Early in the film, Kevin confidently heads out to buy groceries, chats with the cashier like a grown adult, hands over a coupon and walks away feeling victorious. At the time, it just felt like a fun moment showing how independent he’d become. Watching it back now? Not so much.

Kevin’s shopping list is incredibly normal. We’re talking a TV dinner, a loaf of bread, frozen mac and cheese, cling film, half a gallon of milk, half a gallon of orange juice, laundry detergent, dryer sheets and a pack of toy army soldiers. Not exactly a massive weekly shop - just basics, plus a small treat.
After using a $1 coupon, Kevin pays $19.83 - and even just adjusted for inflation, that amount would land $36.94 in 2025.
USA Today has crunched the numbers and its calculations reveal that the amount to purchase each item would be $52.95 before tax - an eye-watering 167 percent increase in 35 years.
Now, while that's pricey, it's still cheaper than what TikToker Geoffrey Lyons worked out when he marked up the exact same items in a supermarket back in 2023.
Running through the list, he revealed: “What does that come down to?

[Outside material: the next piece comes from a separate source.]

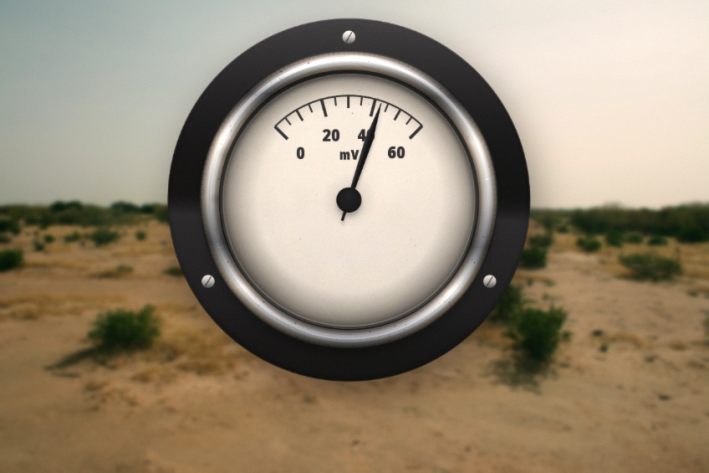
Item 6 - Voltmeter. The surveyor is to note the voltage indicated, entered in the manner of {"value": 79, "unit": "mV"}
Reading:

The grand total of $63.73. Add on tax - $5.25 - and put it together, you get $68.99.”
Take away Kevin’s dollar coupon and you’re still looking at just under $68 for the same groceries - that’s nearly three and a half times what Kevin paid in the film.
So if you're out there, Mr Lyons, we need you to price up the same items from the same supermarket you visited two years ago and let us know what we're dealing with!